A teacher is, therefore, entitled to receive written notice of the school district's intention not to reemploy on or before the thirtieth day of April or the teacher is presumed to be reemployed. It is the school district who has the burden of proving by a preponderance of the evidence that it gave notice in accordance with R.C. 3319.11. Zartman v.Lakota Local Sch. Dist. Bd. of Edn. (1972), 33 Ohio Misc. 217, 219; Stateex rel. Gray v. Springfield City Sch. Dist. Bd. of Edn. (Feb. 8, 1983), Clark App. 1713, unreported, 1983 Ohio App. Lexis 13325.

R.C. 3319.11(H)(1) governs the manner in which a teacher is to receive notice and provides:

In giving a teacher any notice required by division * * * (E) of this section, the board or the superintendent shall do either of the following:

(a) Deliver the notice by personal service upon the teacher;

(b) Deliver the notice by certified mail, return receipt requested, addressed to the teacher at the teacher's place of employment and deliver a copy of the notice by certified mail, return receipt requested, addressed to the teacher at the teacher's place of residence.

In this case, appellant alleges in her complaint that she did not receive written notice by April 30th in compliance with R.C. 3319.11(E).
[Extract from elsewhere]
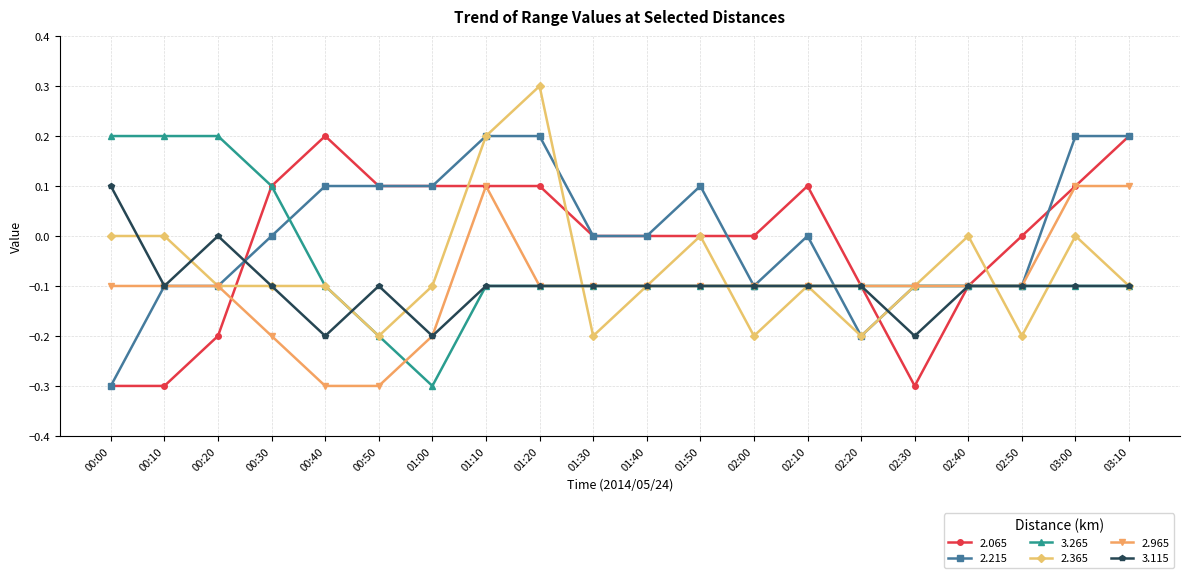

Between which two adjacent categories do 3.115 and 3.265 first intersect?

00:40 and 00:50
ECCSD provided no evidence to support that it gave the required notice. The only reference to notice is contained in a memorandum addressed to appellant from ECCSD's director of personnel that is attached to appellant's complaint, which states:

A copy of the non-renewal letter was sent by regular mail, registered mail and hand delivered, with other personnel file documents, to Ms. Coleman's home, on April 26, 2000, and received by a gentleman, answered the door, identifying himself as her husband. The delivery was made in the presence of a witness.

Appellant disputes that she received notice on this date and specifically alleges in her complaint that she did not receive notice by the thirtieth of April. ECCSD offered no evidentiary proof to refute that allegation and, instead, maintained that the trial court lacked subject matter jurisdiction over appellant's complaint.

Indeed, we agree with ECCSD that the trial court was without jurisdiction to consider the allegations in appellant's complaint as they pertain to the evaluation procedures employed and any subsequent appeal of an adverse decision. The collective bargaining agreement requires such claims to be submitted to binding arbitration and the agreement expressly supersedes the statutory procedures in this area. Nonetheless, the bargaining agreement does not supersede the notice provisions contained in R.C. 3319.11(E) and the trial court possesses jurisdiction to resolve the threshold issue of whether appellant received proper notice under this subdivision. See, e.g., Calkins v. Adams County/Ohio Valley LocalSchool Dist. Bd. of Edn. (June 15, 2000), Adams App. Nos. 99CA673 99CA674, unreported at 9, 2000 Ohio App. Lexis 2818. The record in this case does not support that ECCSD submitted any evidence to support that it gave the written notice required by state.

Consequently, the trial court erred in finding that it lacked subject matter jurisdiction to the extent that it lacked jurisdiction to decide the issue of notice. We, therefore, reverse the decision of the trial court and remand for the trial court to resolve the issue of whether appellant received proper notice in compliance with R.C. 3319.11(E).

This cause is reversed and remanded for further proceedings consistent with the opinion herein.

It is, therefore, ordered that appellant recover from appellee costs herein.

It is ordered that a special mandate be sent to said court to carry this judgment into execution.

A certified copy of this entry shall constitute the mandate pursuant to Rule 27 of the Rules of Appellate Procedure.

ANNE L. KILBANE, J. and ANN DYKE, J., CONCUR

1 Appellant's complaint also included several individually named defendants, including the ECCSD superintendent, treasurer and director of personnel. Appellant voluntarily dismissed these defendants during the course of these proceedings.

2 Appellant likewise alleged violations of R.C. 121.22, the open meeting law, but similarly dismissed these claims.

3 Although ECCSD's motion is captioned as a Civ.R. 12(B)(6) motion, it was argued and decided as a Civ.R.12(B)(1) motion.